HHS Awards $5.1M to Bring Life Skills Education to At-Risk Teens
The federal grant targets youth in foster care, homeless teens, and rural communities where teen birth rates remain stubbornly high despite national progress.
Teen birth rates in the United States have fallen more than 75% since their 1991 peak, but for the young people most likely to fall through the cracks, the numbers haven't moved nearly as fast. The federal government is directing $5.1 million toward closing that gap, funding life skills and sexual health education for teens who are homeless, in foster care, living in rural communities, or in racial and ethnic minority groups with persistently higher teen birth rates.

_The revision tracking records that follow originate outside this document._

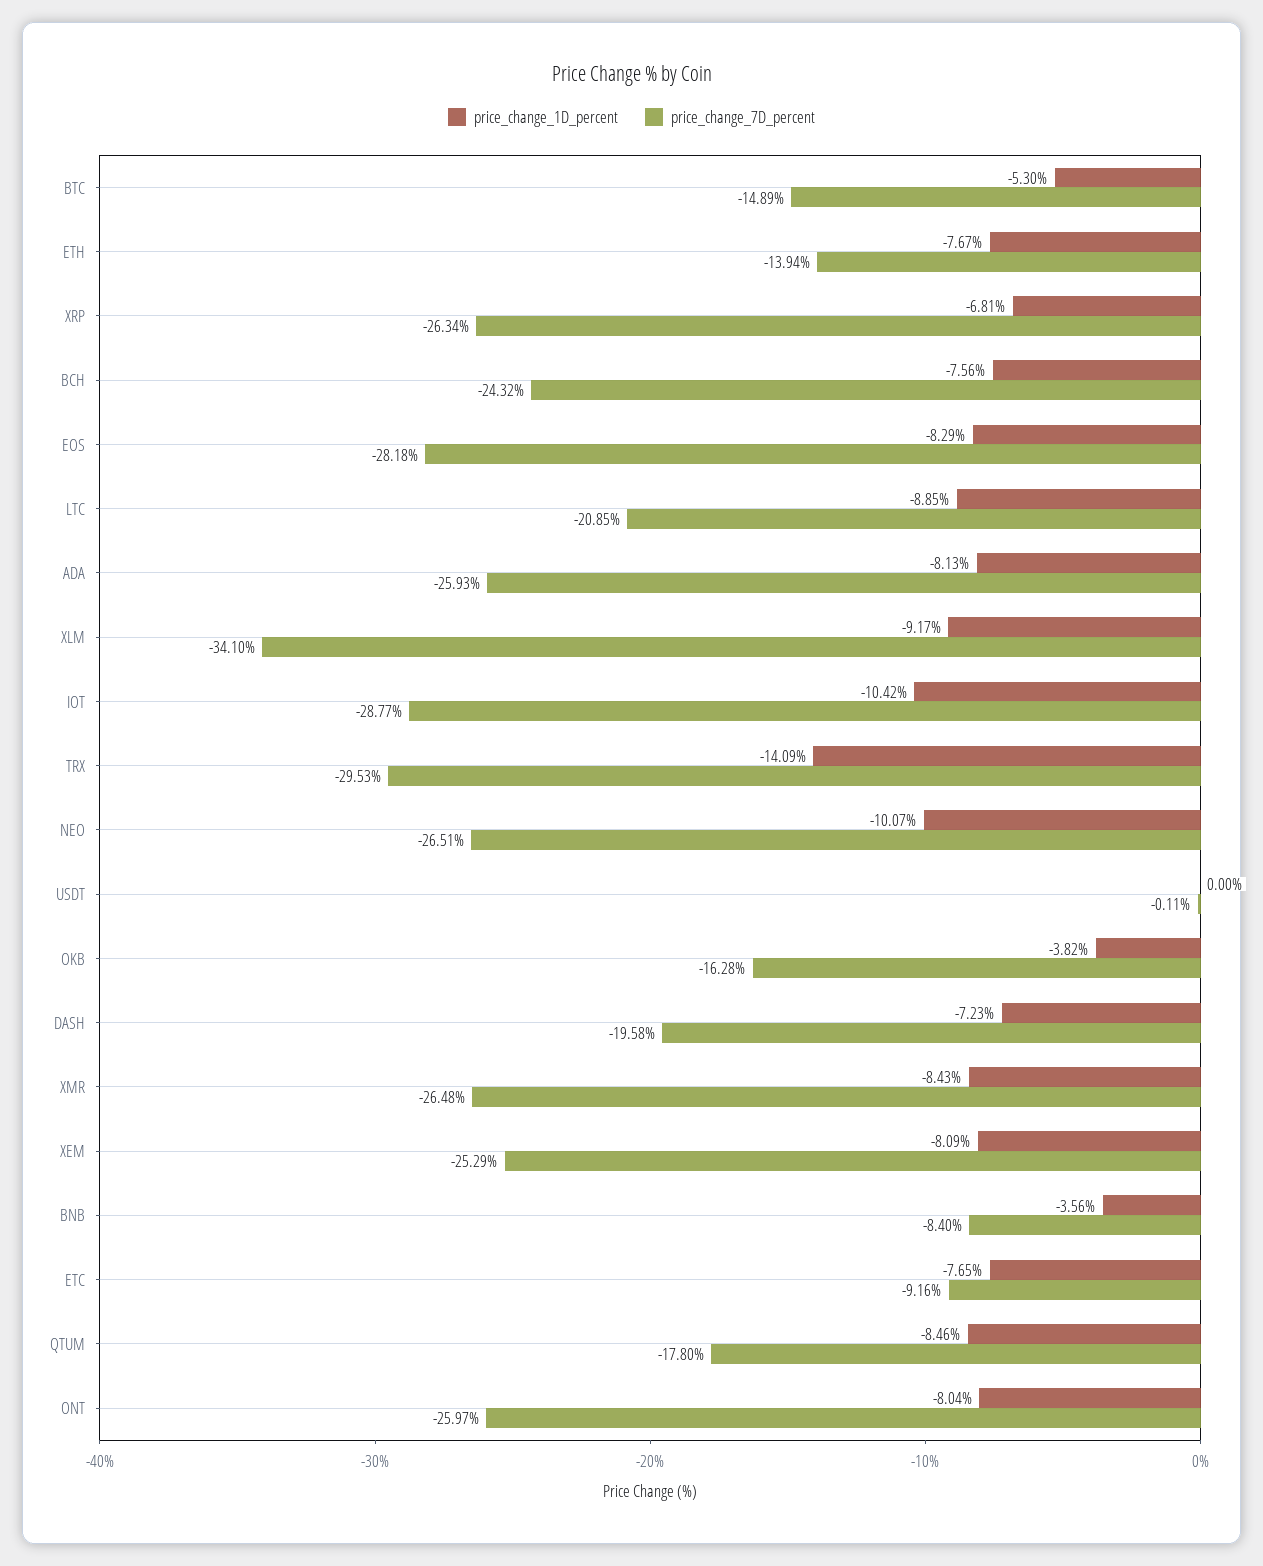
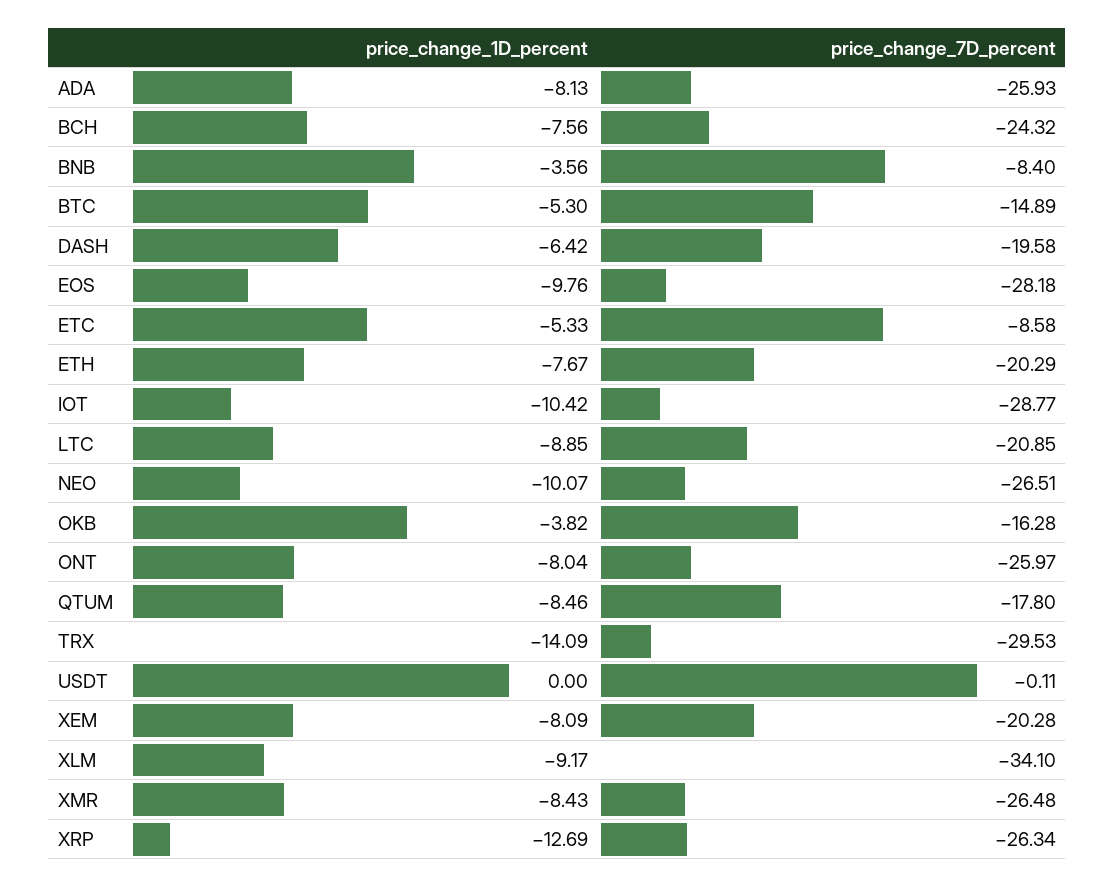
  {
    "price_change_1D_percent": {
      "BTC": -5.3,
      "ETH": -7.67,
-     "XRP": -6.81,
+     "XRP": -12.69,
      "BCH": -7.56,
-     "EOS": -8.29,
+     "EOS": -9.76,
      "LTC": -8.85,
      "ADA": -8.13,
      "XLM": -9.17,
      "IOT": -10.42,
      "TRX": -14.09,
      "NEO": -10.07,
      "USDT": 0,
      "OKB": -3.82,
-     "DASH": -7.23,
+     "DASH": -6.42,
      "XMR": -8.43,
      "XEM": -8.09,
      "BNB": -3.56,
-     "ETC": -7.65,
+     "ETC": -5.33,
      "QTUM": -8.46,
      "ONT": -8.04
    },
    "price_change_7D_percent": {
      "BTC": -14.89,
-     "ETH": -13.94,
+     "ETH": -20.29,
      "XRP": -26.34,
      "BCH": -24.32,
      "EOS": -28.18,
      "LTC": -20.85,
      "ADA": -25.93,
      "XLM": -34.1,
      "IOT": -28.77,
      "TRX": -29.53,
      "NEO": -26.51,
      "USDT": -0.11,
      "OKB": -16.28,
      "DASH": -19.58,
      "XMR": -26.48,
-     "XEM": -25.29,
+     "XEM": -20.28,
      "BNB": -8.4,
-     "ETC": -9.16,
+     "ETC": -8.58,
      "QTUM": -17.8,
      "ONT": -25.97
    }
  }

The Department of Health and Human Services awarded the $5,146,916 grant in early April 2026 through the Personal Responsibility Education Program, known as PREP, which Congress created as part of the Affordable Care Act in 2010. The program represents a lasting policy shift from the abstinence-only curricula that dominated federal teen pregnancy funding for more than a decade before a landmark 2007 government-commissioned study found those programs were ineffective at delaying sexual activity.
PREP-funded programs must cover sexual health alongside at least three broader "adulthood preparation" topics: things like healthy relationships, financial literacy, parent-child communication, and career readiness. The goal is to treat teen pregnancy prevention as one piece of a larger effort to help young people navigate adulthood.
The grant appears to flow to an intermediary organization operating across multiple states, though HHS has not publicly identified the recipient. That lack of specificity is a real gap: without knowing who received the money and where programs will run, it's difficult to assess which communities will benefit. Teen birth rates remain highest in Southern and rural states, including Mississippi, Arkansas, and Oklahoma, and are disproportionately concentrated among American Indian, Alaska Native, and Hispanic youth and in high-poverty counties.
The program has not been without political friction. Some Republican-led states have declined or underused PREP funding, preferring state-funded abstinence education, creating an uneven national landscape for adolescent health programs. The Biden administration prioritized evidence-based approaches, and Congress has continued funding PREP at roughly $75 million annually through mandatory ACA appropriations.
Whether this latest round of funding reaches the teens most likely to be left out of broader progress will depend on details that HHS has yet to release publicly.